Should Mass. politicians hail from the Commonwealth?


( -- Many Massachusetts leaders are not actually from the Commonwealth. From the governor to the Senate, most aren't even New England natives.

Governor Deval Patrick hails from Chicago. Senators Elizabeth Warren and William "Mo" Cowan are from Oklahoma and North Carolina respectively. Gabriel Gomez, who just announced he will run for the state's special election Senate seat is from Los Angeles.

Massachusetts residents are torn about whether or not it matters for those running the state government to be from here.

"They should have their roots here," Rocco Leo, a Woburn business owner said. "I think they should know the area, know the people from the area. I think it really makes a big difference."

Woburn resident Jesse Katsopolis agreed saying, "The voters would appreciate someone from Massachusetts." He says it gives them more credibility.

Still, others believe it doesn't matter as long as they do the right thing and are good at their job.

Despite where they're from, many politicians try hard to prove they know what it's like to be a Massachusetts native.

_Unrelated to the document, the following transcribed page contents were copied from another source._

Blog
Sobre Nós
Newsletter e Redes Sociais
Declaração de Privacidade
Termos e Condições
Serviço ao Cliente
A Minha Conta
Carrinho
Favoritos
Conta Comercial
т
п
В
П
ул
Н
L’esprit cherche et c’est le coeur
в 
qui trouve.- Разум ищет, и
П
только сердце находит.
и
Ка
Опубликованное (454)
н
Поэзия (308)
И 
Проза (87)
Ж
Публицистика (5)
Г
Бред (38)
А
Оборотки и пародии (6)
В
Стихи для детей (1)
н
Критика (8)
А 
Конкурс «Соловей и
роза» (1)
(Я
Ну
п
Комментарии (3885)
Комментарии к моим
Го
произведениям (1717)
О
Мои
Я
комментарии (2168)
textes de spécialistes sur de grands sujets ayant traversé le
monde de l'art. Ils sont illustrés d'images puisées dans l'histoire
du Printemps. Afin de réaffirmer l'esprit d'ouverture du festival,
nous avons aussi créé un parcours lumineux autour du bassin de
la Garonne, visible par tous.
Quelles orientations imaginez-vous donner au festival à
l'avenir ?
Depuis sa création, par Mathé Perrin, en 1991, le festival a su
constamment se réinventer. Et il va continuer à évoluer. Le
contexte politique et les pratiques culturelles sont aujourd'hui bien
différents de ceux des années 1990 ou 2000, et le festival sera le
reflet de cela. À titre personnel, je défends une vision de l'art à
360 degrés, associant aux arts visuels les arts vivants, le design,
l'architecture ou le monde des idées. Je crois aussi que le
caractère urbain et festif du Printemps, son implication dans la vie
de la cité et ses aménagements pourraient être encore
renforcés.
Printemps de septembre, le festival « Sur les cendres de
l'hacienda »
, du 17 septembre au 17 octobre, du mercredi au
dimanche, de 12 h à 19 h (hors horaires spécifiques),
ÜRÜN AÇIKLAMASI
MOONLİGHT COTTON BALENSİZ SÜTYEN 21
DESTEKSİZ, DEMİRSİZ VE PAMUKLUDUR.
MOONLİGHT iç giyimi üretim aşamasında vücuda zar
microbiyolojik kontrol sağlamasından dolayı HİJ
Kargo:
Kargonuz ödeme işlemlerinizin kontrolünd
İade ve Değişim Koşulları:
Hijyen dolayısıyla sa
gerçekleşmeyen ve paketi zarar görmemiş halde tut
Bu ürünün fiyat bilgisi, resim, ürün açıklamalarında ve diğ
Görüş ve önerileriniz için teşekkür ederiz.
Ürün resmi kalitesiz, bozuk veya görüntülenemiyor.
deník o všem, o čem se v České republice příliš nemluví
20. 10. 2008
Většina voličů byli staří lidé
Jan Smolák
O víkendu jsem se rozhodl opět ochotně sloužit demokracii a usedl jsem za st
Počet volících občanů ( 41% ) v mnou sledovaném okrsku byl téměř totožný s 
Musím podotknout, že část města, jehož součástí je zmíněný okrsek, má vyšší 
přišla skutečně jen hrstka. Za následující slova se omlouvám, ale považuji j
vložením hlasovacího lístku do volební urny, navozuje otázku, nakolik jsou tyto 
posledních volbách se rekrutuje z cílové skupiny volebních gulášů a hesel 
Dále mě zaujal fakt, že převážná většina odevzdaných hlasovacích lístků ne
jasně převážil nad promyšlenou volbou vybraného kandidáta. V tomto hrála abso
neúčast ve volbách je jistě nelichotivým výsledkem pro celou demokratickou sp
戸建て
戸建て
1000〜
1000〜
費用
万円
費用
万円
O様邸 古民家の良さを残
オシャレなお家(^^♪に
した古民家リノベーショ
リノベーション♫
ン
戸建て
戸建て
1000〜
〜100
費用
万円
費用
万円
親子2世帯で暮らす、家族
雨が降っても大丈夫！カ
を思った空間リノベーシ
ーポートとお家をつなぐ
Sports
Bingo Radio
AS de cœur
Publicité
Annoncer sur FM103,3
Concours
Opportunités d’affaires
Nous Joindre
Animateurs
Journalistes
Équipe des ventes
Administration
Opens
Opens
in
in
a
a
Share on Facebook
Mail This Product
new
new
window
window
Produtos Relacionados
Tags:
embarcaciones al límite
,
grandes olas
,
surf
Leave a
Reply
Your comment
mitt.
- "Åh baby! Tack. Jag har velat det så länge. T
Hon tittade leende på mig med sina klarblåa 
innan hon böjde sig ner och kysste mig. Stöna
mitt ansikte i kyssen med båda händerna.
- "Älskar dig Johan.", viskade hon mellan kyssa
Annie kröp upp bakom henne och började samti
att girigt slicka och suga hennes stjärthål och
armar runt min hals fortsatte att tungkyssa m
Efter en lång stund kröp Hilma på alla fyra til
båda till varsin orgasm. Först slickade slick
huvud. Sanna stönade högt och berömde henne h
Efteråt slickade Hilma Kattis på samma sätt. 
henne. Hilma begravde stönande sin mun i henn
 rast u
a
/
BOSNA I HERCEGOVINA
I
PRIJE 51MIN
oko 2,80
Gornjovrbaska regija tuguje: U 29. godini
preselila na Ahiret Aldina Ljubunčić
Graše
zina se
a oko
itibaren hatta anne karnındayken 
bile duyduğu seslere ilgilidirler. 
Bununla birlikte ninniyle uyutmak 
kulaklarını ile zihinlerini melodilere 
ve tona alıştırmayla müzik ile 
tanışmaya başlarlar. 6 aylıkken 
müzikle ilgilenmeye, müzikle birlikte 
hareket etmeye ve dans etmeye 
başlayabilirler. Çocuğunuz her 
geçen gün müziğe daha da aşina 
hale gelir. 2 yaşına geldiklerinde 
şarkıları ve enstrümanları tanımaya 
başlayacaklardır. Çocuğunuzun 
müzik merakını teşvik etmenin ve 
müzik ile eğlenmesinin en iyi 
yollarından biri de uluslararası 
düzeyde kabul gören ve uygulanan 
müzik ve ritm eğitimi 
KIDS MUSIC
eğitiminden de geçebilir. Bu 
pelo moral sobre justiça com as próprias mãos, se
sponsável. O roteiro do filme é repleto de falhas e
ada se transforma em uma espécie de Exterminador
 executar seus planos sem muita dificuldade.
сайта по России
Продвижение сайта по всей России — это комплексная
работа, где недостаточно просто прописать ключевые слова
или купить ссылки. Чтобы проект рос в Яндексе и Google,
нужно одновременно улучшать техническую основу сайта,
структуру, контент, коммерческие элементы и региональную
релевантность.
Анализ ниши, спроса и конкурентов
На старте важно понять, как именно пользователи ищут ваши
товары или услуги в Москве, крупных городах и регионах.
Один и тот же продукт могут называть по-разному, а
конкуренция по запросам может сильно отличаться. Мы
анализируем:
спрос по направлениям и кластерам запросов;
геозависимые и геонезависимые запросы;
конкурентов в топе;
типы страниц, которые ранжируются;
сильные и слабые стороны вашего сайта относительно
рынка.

Former Senator Scott Brown tried to capitalize on his born and bred roots, even putting out a video titled, "He's One of Us." Warren beat him handedly by eight points.

The changing population of the state could be one reason politicians don't need to have previously called Massachusetts home.

Jason Dyck, Associate Professor of political science at UMASS Lowell, says attributes like where a person is from, or what they sound like matter more in primaries instead of general elections.

"There are a lot of people that come to Massachusetts," he said. "Boston is an intellectual hub in the country, and I think because of that we maybe have a little bit less sense of place here than maybe we thought existed here 20, 30 or 40 years ago."

In the race for John Kerry's Senate seat, both Congressman Stephen Lynch and Ed Markey are battling it out for the Democratic primary. The Republican field is still shaping up, but so far it includes State Rep. Dan Winslow and Cohasset businessman Gabriel Gomez.